§ **WORK TO BE COMPLETED**: The answer must restate every record word for word.

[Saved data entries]

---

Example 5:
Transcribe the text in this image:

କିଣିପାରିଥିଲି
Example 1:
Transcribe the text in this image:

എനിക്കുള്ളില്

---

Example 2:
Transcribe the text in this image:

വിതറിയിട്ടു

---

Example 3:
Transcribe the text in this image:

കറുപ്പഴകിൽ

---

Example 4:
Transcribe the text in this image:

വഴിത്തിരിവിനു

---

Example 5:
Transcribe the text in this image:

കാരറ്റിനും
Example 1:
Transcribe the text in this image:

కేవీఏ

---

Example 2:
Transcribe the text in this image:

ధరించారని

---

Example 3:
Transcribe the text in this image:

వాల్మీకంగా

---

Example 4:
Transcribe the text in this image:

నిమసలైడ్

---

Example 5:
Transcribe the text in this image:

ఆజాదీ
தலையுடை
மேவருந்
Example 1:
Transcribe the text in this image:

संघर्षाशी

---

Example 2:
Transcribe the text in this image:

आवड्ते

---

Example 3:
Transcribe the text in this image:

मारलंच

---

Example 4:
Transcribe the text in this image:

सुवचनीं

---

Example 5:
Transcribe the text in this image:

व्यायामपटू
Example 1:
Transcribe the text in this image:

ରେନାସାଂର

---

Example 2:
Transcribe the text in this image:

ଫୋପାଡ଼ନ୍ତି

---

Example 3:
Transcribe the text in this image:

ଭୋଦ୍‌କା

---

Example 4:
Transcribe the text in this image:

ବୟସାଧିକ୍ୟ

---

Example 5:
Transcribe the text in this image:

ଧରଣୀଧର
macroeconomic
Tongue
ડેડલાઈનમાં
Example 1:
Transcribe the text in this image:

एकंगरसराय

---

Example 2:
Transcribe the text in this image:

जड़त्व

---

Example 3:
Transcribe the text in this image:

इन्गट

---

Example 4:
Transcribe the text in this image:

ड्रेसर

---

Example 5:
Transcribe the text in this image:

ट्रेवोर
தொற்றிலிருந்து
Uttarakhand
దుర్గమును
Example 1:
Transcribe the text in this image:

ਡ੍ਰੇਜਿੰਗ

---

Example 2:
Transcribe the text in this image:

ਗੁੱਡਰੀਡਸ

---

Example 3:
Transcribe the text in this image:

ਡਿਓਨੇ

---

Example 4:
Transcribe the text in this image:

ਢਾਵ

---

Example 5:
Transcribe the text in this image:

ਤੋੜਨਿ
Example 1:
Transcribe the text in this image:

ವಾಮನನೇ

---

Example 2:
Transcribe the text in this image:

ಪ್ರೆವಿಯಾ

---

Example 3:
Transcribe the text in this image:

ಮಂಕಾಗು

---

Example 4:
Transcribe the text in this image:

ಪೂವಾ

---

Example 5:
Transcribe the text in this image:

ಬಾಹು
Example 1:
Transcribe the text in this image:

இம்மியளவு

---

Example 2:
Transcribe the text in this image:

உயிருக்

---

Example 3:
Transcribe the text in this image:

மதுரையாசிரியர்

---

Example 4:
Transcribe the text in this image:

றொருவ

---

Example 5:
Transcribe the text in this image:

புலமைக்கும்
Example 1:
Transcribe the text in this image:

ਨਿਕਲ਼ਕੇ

§ **RESULT FOR THIS EXERCISE**:
---

Example 5:
Transcribe the text in this image:

କିଣିପାରିଥିଲି
Example 1:
Transcribe the text in this image:

എനിക്കുള്ളില്

---

Example 2:
Transcribe the text in this image:

വിതറിയിട്ടു

---

Example 3:
Transcribe the text in this image:

കറുപ്പഴകിൽ

---

Example 4:
Transcribe the text in this image:

വഴിത്തിരിവിനു

---

Example 5:
Transcribe the text in this image:

കാരറ്റിനും
Example 1:
Transcribe the text in this image:

కేవీఏ

---

Example 2:
Transcribe the text in this image:

ధరించారని

---

Example 3:
Transcribe the text in this image:

వాల్మీకంగా

---

Example 4:
Transcribe the text in this image:

నిమసలైడ్

---

Example 5:
Transcribe the text in this image:

ఆజాదీ
தலையுடை
மேவருந்
Example 1:
Transcribe the text in this image:

संघर्षाशी

---

Example 2:
Transcribe the text in this image:

आवड्ते

---

Example 3:
Transcribe the text in this image:

मारलंच

---

Example 4:
Transcribe the text in this image:

सुवचनीं

---

Example 5:
Transcribe the text in this image:

व्यायामपटू
Example 1:
Transcribe the text in this image:

ରେନାସାଂର

---

Example 2:
Transcribe the text in this image:

ଫୋପାଡ଼ନ୍ତି

---

Example 3:
Transcribe the text in this image:

ଭୋଦ୍‌କା

---

Example 4:
Transcribe the text in this image:

ବୟସାଧିକ୍ୟ

---

Example 5:
Transcribe the text in this image:

ଧରଣୀଧର
macroeconomic
Tongue
ડેડલાઈનમાં
Example 1:
Transcribe the text in this image:

एकंगरसराय

---

Example 2:
Transcribe the text in this image:

जड़त्व

---

Example 3:
Transcribe the text in this image:

इन्गट

---

Example 4:
Transcribe the text in this image:

ड्रेसर

---

Example 5:
Transcribe the text in this image:

ट्रेवोर
தொற்றிலிருந்து
Uttarakhand
దుర్గమును
Example 1:
Transcribe the text in this image:

ਡ੍ਰੇਜਿੰਗ

---

Example 2:
Transcribe the text in this image:

ਗੁੱਡਰੀਡਸ

---

Example 3:
Transcribe the text in this image:

ਡਿਓਨੇ

---

Example 4:
Transcribe the text in this image:

ਢਾਵ

---

Example 5:
Transcribe the text in this image:

ਤੋੜਨਿ
Example 1:
Transcribe the text in this image:

ವಾಮನನೇ

---

Example 2:
Transcribe the text in this image:

ಪ್ರೆವಿಯಾ

---

Example 3:
Transcribe the text in this image:

ಮಂಕಾಗು

---

Example 4:
Transcribe the text in this image:

ಪೂವಾ

---

Example 5:
Transcribe the text in this image:

ಬಾಹು
Example 1:
Transcribe the text in this image:

இம்மியளவு

---

Example 2:
Transcribe the text in this image:

உயிருக்

---

Example 3:
Transcribe the text in this image:

மதுரையாசிரியர்

---

Example 4:
Transcribe the text in this image:

றொருவ

---

Example 5:
Transcribe the text in this image:

புலமைக்கும்
Example 1:
Transcribe the text in this image:

ਨਿਕਲ਼ਕੇ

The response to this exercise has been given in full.